═════ Supplied text ═════
RFR: 6498581: ThreadInterruptTest3 produces wrong output on Windows

Thu Jan 16 12:48:18 PST 2014

On 1/16/14 1:42 PM, Yumin Qi wrote:
> David,
>
>   Thanks for the detail analysis so far and supply suggested fix.
>
> On 1/15/2014 10:21 PM, David Holmes wrote:
>> Hi Yumin,
>>
>> Unfortunately the complexities of this continue to expose themselves :(
>>
>> On 15/01/2014 11:00 AM, Yumin Qi wrote:
>>> Can I have your codereview of the change
>>>
>>> http://cr.openjdk.java.net/~minqi/6498581/webrev00
>>> <http://cr.openjdk.java.net/%7Eminqi/6498581/webrev00/>
>>>
>>> Summary: There is race condition between os::interrupt and
>>> os::is_interrupted on Windows.  See bug comments in detail. When thread
>>> sleep check if it gets interrupted, it may see interrupted but not
>>> really interrupted so cause spurious waking up (early return from
>>> sleep). Fix by checking if a real interrupt sent to thread interrupt
>>> event can prevent such false return. On windows we can get away the
>>> interrupted field but to keep consistent with other platforms, I choose
>>> to leave it as it is.
═════
» **Problems to solve**
**1)** Output the portion of the code review thread from "RFR: 6498581: ThreadInterruptTest3" up to and including "supply suggested fix.".
**2)** In the code review thread, the summary reports a race condition on Windows between which two functions?
Work only from the code review thread.
═════ Excerpted data ═════
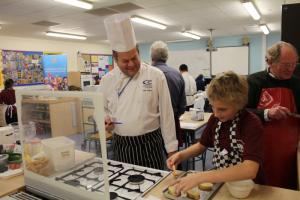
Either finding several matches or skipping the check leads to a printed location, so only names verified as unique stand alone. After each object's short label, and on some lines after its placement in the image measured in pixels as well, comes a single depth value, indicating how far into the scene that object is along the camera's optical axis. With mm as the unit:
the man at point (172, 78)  2651
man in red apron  1576
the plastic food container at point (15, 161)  1526
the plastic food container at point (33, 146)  1226
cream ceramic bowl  1033
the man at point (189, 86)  4926
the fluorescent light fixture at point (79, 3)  3883
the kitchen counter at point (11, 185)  1241
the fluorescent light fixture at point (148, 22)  5339
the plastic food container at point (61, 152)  1148
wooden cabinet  1081
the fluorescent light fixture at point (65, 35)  6865
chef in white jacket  1576
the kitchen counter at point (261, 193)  1050
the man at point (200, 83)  7668
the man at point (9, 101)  4892
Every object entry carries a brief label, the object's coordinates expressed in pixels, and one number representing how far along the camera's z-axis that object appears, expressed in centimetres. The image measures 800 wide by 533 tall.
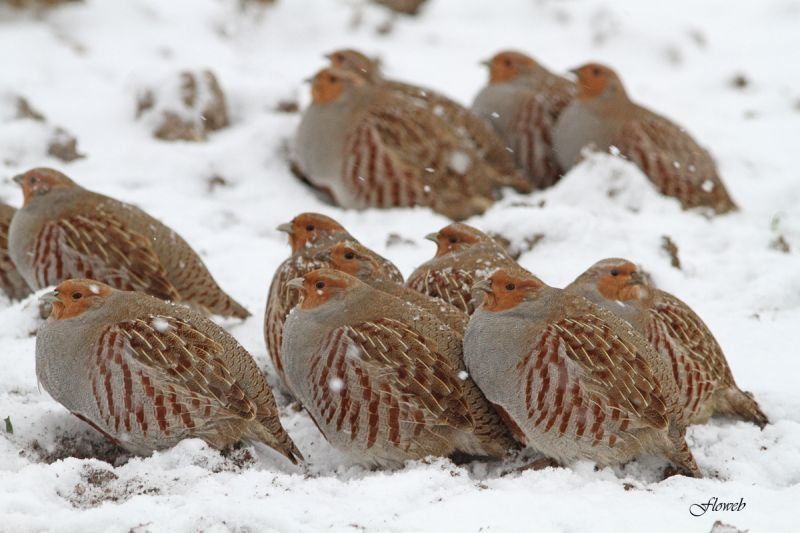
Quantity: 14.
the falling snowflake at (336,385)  802
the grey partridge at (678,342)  889
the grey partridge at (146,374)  787
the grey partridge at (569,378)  781
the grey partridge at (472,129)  1520
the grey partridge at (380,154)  1420
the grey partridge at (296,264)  955
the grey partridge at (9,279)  1148
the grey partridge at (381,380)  798
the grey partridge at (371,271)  891
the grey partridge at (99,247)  1060
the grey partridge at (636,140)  1437
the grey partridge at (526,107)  1586
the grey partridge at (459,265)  965
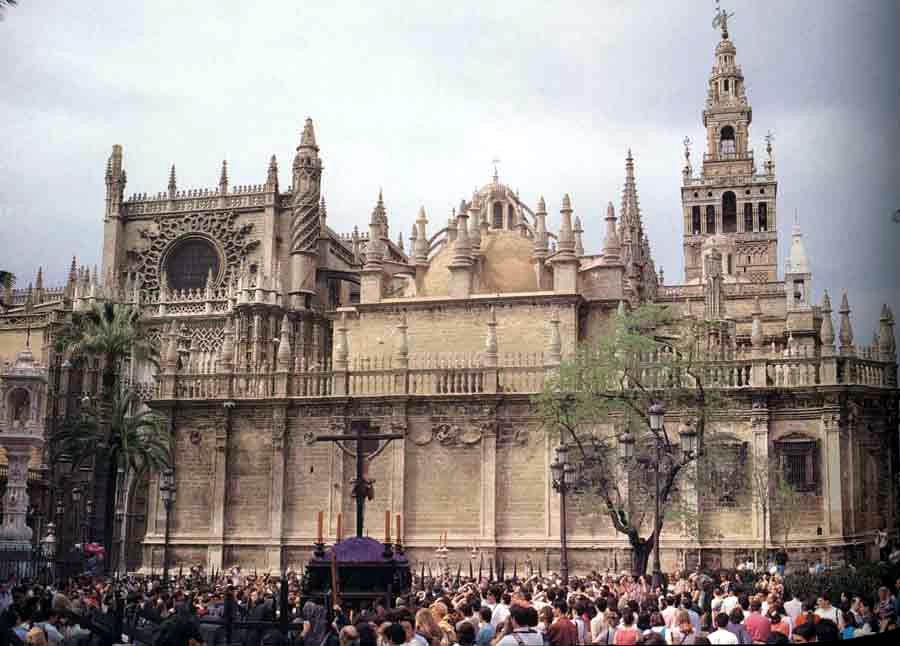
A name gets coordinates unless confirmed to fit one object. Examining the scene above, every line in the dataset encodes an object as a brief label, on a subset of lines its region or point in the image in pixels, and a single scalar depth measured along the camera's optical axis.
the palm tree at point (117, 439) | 39.66
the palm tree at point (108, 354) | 38.75
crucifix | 23.06
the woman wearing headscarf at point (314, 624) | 15.33
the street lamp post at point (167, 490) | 35.38
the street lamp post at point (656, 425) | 23.84
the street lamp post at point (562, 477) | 27.53
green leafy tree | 32.44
═════
» **Answers given**
**1)**
RFR: 6498581: ThreadInterruptTest3 produces wrong output on Windows

Thu Jan 16 12:48:18 PST 2014

On 1/16/14 1:42 PM, Yumin Qi wrote:
> David,
>
>   Thanks for the detail analysis so far and supply suggested fix.

**2)** os::interrupt and os::is_interrupted